Trump’s legal team has also taken aim at absentee ballots filed by indefinitely confined voters — those who, for health or other reasons, are unable to vote in person. Per Wisconsin state law, voters who are indefinitely confined don’t have to present a photo ID to vote.
Trump’s legal team has argued that indefinitely confined ballots should be tossed. A federal lawsuit over ballots cast using the indefinitely confined provision in three Wisconsin counties is pending.
According to the Associated Press, Trump’s legal team has also challenged ballots filled out in two separate ink colors — they argue it could indicate that a poll worker helped fill out the ballot.
In Dane County, since there’s no way for an individual ballot to be linked to a specific voter, any amount disqualified by the courts will be through a “draw down.” Under that process, elections officials would discount a number of ballots, selected at random, equal to the amount agreed to in the objection.
The recount efforts at both the Monona Terrace and the Wisconsin Center in Milwaukee come three weeks after Joe Biden eked out a small win over President Donald Trump. Biden beat Trump by about 20,600 votes, with many of those coming from Madison and Milwaukee.
Legal experts speculate that the recount is a veiled effort for Trump to seek other means to overturn Wisconsin — by taking his case before the state’s conservative-leaning supreme court.
In a tweet this morning, Dane County Clerk Scott Mcdonell acknowledged the counting was a little bit behind schedule. Speaking with reporters on Friday, he said that the process will pick up speed as workers fall into a steady rhythm.
Dane County recount update beginning of Day 4. Total ballots tabulated 82,796 out of 345,604. Reporting units completed 55 of 253. We are slightly behind schedule but catching up. So grateful for all who are pitching in for democracy.
— Scott McDonell (@samcdonell) November 23, 2020
McDonell estimates about 70 recount workers are present in the Monona Terrace. There’s about an equal number of election observers, in addition to lawyers from both campaigns, plus convention center security and Madison police officers, and the media.

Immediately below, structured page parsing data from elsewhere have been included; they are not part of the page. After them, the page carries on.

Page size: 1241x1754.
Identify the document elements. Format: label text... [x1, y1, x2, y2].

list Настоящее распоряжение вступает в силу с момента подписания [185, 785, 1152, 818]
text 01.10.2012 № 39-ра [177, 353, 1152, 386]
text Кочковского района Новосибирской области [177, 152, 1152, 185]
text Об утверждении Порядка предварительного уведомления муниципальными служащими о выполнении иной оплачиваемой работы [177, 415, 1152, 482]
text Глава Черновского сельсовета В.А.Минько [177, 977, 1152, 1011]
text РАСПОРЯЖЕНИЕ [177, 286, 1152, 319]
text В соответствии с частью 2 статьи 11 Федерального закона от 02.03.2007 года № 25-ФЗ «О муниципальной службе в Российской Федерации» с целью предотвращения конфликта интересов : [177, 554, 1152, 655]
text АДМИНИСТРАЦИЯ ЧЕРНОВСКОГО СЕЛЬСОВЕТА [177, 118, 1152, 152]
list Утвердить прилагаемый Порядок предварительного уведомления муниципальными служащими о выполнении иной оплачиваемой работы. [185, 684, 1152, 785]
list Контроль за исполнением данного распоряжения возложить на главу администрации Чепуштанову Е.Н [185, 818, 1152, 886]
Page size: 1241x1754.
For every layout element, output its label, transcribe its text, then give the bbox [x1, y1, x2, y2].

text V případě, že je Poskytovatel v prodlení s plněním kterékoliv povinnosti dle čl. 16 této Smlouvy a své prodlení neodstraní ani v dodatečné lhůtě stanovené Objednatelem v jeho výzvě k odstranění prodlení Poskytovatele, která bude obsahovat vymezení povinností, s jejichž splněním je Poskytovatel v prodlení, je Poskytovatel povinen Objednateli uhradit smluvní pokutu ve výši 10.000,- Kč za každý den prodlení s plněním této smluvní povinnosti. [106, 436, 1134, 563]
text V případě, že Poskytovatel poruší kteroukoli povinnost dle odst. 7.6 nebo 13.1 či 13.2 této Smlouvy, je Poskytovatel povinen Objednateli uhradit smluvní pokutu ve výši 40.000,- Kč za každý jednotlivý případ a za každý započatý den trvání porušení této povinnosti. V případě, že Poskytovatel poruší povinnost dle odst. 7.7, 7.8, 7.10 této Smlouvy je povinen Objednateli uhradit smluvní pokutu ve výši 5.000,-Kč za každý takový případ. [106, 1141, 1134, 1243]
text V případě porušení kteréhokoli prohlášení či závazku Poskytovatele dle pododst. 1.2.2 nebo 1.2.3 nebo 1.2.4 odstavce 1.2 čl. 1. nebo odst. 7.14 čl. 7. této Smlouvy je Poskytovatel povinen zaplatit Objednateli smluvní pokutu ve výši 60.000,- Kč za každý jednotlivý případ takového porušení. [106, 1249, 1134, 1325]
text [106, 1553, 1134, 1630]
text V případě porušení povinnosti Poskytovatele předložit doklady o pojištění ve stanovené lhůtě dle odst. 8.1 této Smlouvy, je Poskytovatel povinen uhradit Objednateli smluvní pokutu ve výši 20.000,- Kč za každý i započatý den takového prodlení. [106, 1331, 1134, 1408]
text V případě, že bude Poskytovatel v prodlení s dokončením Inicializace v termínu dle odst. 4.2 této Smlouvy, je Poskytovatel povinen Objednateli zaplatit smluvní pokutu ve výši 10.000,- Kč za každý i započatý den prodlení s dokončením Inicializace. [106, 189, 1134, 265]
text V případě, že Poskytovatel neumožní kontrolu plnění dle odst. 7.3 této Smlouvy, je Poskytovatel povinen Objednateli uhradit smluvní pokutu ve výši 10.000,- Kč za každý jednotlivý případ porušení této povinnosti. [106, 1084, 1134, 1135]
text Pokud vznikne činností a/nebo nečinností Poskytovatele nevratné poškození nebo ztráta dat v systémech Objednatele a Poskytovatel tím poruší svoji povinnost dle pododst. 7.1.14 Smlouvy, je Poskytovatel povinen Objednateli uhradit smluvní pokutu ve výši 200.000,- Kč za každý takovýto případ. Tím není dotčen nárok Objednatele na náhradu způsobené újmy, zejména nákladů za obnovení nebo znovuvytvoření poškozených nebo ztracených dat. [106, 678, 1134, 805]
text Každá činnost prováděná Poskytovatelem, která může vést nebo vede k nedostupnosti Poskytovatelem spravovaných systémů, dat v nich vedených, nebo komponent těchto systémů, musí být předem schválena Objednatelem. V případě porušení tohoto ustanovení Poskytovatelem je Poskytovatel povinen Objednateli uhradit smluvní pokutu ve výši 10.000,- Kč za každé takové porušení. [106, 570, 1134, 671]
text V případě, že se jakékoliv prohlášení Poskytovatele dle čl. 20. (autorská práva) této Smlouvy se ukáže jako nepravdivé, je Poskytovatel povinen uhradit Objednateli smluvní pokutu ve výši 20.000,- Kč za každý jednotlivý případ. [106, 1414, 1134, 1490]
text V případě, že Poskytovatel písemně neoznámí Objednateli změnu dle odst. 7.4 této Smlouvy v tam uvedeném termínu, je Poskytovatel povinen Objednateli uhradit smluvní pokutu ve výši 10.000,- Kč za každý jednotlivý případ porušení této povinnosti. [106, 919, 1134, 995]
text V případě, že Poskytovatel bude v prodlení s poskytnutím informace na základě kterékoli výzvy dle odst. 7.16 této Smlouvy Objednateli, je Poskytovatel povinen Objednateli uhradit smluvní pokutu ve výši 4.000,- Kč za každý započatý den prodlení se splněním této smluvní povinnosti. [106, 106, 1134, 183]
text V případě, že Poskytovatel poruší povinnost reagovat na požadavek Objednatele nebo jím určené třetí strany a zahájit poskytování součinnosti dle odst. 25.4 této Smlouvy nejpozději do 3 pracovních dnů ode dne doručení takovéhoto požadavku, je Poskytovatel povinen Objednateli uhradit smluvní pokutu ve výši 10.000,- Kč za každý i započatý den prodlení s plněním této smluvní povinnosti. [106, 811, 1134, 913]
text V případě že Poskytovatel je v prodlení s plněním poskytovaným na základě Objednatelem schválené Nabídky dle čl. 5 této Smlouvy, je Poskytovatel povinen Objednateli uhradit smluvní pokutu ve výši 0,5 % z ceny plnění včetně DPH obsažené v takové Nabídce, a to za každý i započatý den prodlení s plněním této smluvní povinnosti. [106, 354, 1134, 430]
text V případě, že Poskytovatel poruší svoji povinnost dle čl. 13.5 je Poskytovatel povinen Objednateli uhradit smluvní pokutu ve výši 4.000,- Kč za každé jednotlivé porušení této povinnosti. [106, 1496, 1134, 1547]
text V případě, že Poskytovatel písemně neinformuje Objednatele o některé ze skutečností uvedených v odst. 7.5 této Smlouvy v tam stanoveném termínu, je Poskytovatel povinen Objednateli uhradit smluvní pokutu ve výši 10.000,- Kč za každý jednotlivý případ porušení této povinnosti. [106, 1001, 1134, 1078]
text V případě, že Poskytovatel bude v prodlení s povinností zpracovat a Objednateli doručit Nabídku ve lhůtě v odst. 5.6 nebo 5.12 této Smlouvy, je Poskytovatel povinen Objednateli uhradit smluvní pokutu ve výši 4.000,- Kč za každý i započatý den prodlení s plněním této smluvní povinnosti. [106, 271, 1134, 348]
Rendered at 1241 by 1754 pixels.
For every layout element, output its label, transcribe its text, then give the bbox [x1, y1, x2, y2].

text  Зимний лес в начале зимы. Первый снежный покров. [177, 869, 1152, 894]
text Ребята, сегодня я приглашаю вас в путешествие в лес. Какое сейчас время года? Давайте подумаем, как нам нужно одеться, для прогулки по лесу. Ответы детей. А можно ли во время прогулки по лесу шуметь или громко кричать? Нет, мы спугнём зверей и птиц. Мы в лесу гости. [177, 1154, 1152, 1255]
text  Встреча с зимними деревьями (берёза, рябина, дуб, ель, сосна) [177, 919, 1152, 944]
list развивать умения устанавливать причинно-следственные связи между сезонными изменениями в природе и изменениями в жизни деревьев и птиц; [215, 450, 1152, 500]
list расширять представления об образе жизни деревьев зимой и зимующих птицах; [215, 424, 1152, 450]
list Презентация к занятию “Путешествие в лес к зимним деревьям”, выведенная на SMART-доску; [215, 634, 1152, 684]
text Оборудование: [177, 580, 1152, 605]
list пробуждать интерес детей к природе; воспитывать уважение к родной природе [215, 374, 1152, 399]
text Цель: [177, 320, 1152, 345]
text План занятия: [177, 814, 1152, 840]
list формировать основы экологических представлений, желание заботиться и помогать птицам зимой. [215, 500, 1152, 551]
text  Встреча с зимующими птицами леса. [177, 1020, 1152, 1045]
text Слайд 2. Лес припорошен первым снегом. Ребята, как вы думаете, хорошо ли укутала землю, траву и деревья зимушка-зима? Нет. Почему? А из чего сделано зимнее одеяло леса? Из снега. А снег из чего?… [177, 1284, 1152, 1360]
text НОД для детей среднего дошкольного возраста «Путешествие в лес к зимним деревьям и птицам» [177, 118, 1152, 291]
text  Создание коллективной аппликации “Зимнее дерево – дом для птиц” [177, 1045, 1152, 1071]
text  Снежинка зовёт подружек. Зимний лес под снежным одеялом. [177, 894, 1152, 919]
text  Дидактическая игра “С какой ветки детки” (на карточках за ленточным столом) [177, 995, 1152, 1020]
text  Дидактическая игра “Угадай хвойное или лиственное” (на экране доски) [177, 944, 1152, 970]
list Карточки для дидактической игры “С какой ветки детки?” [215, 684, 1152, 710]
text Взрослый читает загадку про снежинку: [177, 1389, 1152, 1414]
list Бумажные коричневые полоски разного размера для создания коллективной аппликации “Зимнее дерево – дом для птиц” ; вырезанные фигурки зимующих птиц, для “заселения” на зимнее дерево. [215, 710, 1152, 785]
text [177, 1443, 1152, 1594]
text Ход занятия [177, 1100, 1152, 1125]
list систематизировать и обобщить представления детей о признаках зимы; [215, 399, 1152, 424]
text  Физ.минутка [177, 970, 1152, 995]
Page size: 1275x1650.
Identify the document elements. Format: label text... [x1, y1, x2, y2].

Elections officials are taking steps to prevent spread of coronavirus, including roaming hall monitors to remind people to keep their distance. But, the recount involves several hundred people enclosed in a single room, increasing the likelihood of transmission.
“I worry, because someone likely has the virus and doesn’t know it. So we’re going to be here for days and we’re going to have to crack down on that,” Mcdonell says.
Recounts in both counties must be wrapped up by December first, the same day the Wisconsin Elections Commission is required to certify the state’s vote.
Editor’s note: The name of the Trump campaign attorney is Christ Troupis, not Christ Toupis.